June 15, 2006
Reality-Based Community
Sidney Blumenthal sees the events of the last couple of weeks in pretty much the same way I do, looking at reality beyond CNN's relentless cheerleading for Bushco:
"Mission Accomplished" in a business suit
Ignoring U.S. intelligence, Bush inflated Zarqawi, then made a pointless trip to Iraq to pose as a heroic dragon slayer. It doesn't work anymore.
If Zarqawi's killing was a new version of Saddam Hussein's capture ("We got him!"), Bush's surprise visit to Baghdad on Tuesday was "Mission Accomplished" in a business suit. Six months after the Iraqi election, with Prime Minister Nouri al-Maliki at last having appointed defense and interior ministers amid sectarian civil war, Bush declared, "They themselves have to get some things accomplished." One thing Bush was attempting to accomplish was a reversal of his own political fortunes. Zarqawi's death had provided a convenient platform for the unfolding of his scripted theater featuring a two-day Camp David retreat of his war cabinet, the midnight flight to Baghdad and repeated references to Sept. 11, but no broad new initiatives for a political solution. .... The depth and breadth of the insurgency are depicted in a new documentary, "Meeting Resistance," that has not been publicly released. It is directed by Molly Bingham, an American journalist who was briefly jailed in Abu Ghraib by Saddam's regime at the onset of the U.S. invasion, and Steve Connors, a British journalist. This breakthrough film, the single most astonishing documentary yet on the Iraq war, portrays a full range of insurgents, from fighters to spies to imams, speaking in their own voices, explaining their motives and actions, from the first days of the insurgency onward. "I began to see something, that we had become an occupied country," says one who became a warrior. It is as though "The Battle of Algiers" had been shot from the inside, from the point of view of the insurgents, and not played by actors. Among other revelations, insurgents express their hostility in 2004 to Zarqawi as an obstacle to unity against the occupation but not as an impediment to the insurgency's popular growth. "So now," says an insurgent, "whether Zarqawi is captured dead or alive has no impact."Bush's latest effort to foster belief in a "turning point" may trap him within his own psy-op.
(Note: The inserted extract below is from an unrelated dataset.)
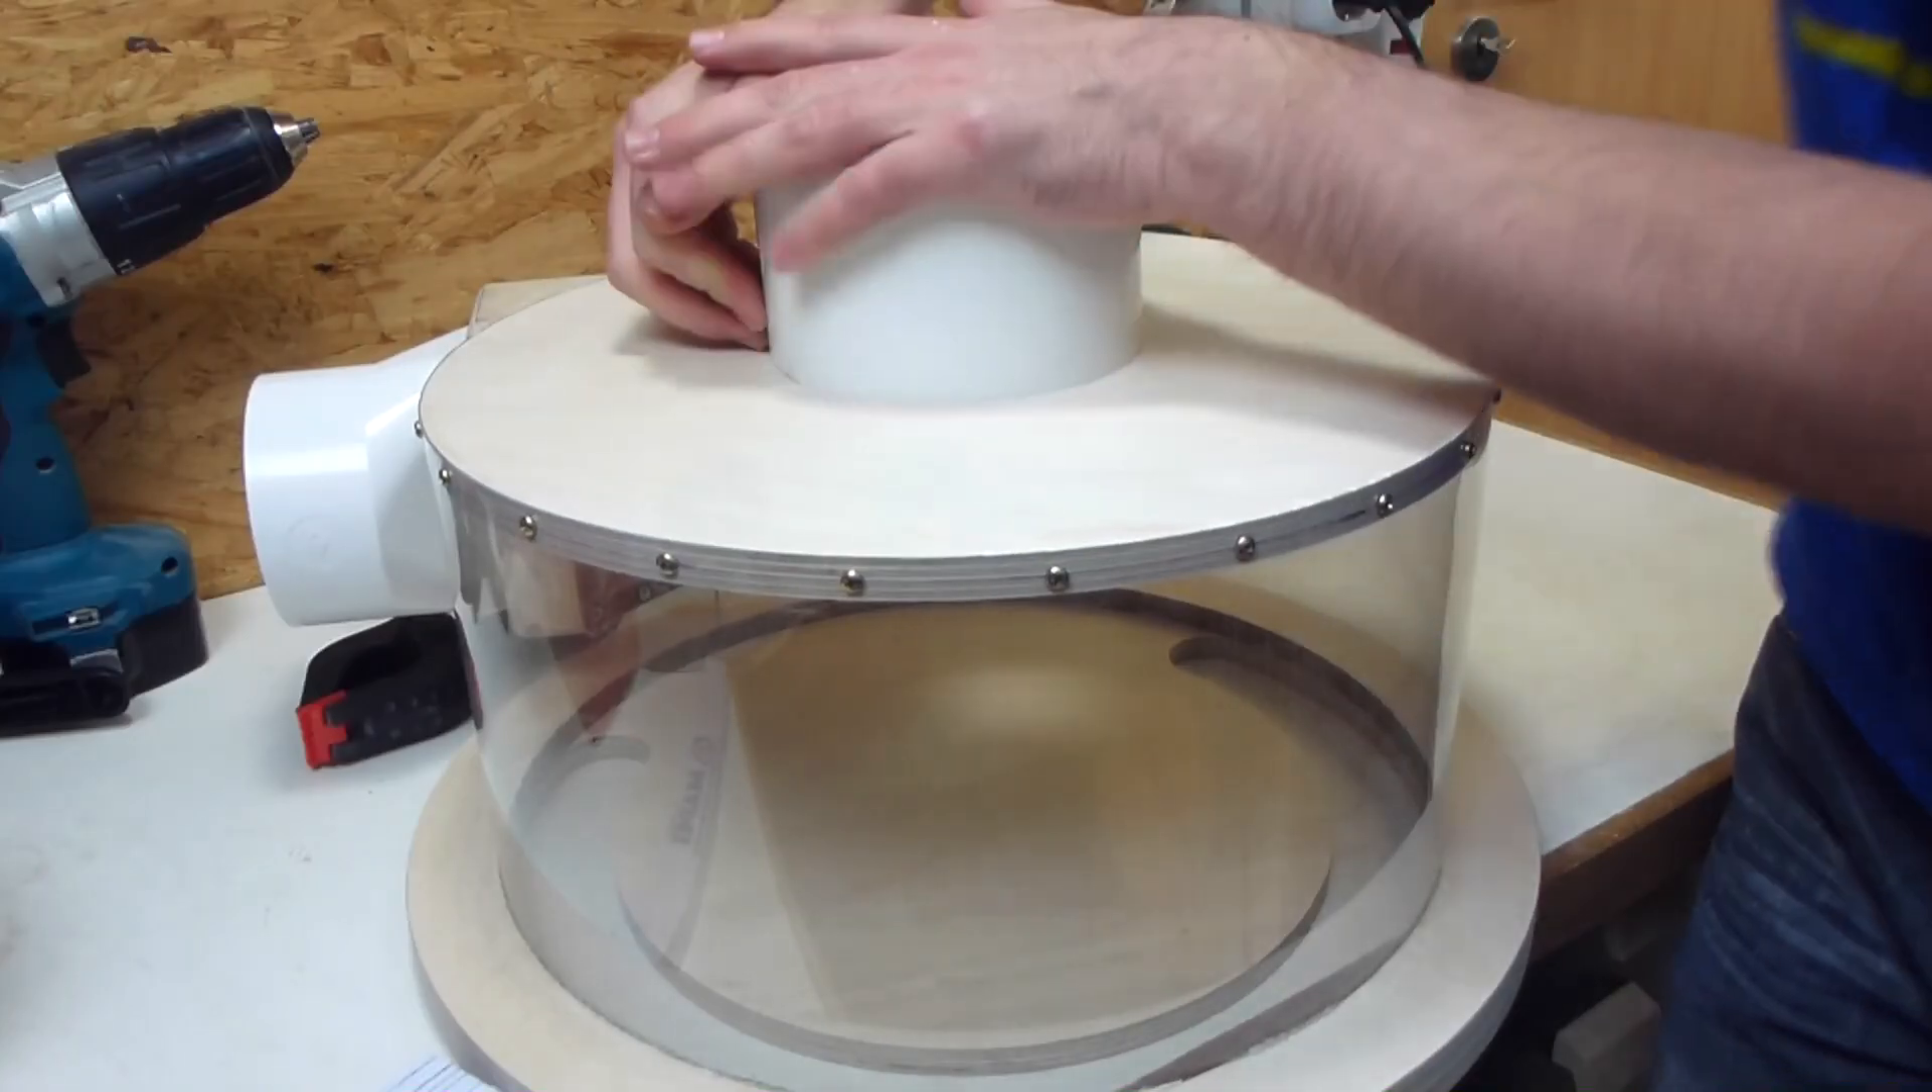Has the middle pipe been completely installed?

Unless Bush successfully includes the Sunnis in the political process and creates a new internationalized diplomacy, he will remain narrowly circumscribed by the consequences of his accumulated failures. Burdened by years of misjudgment, disinformation and delusion, Bush has again risked committing the blunder of raising expectations followed by deeper disillusionment within the "U.S. Home Audience."
If you haven't seen "The Battle of Algiers," rent it this weekend. The parallels are uncanny and I imagine the ending will be the same.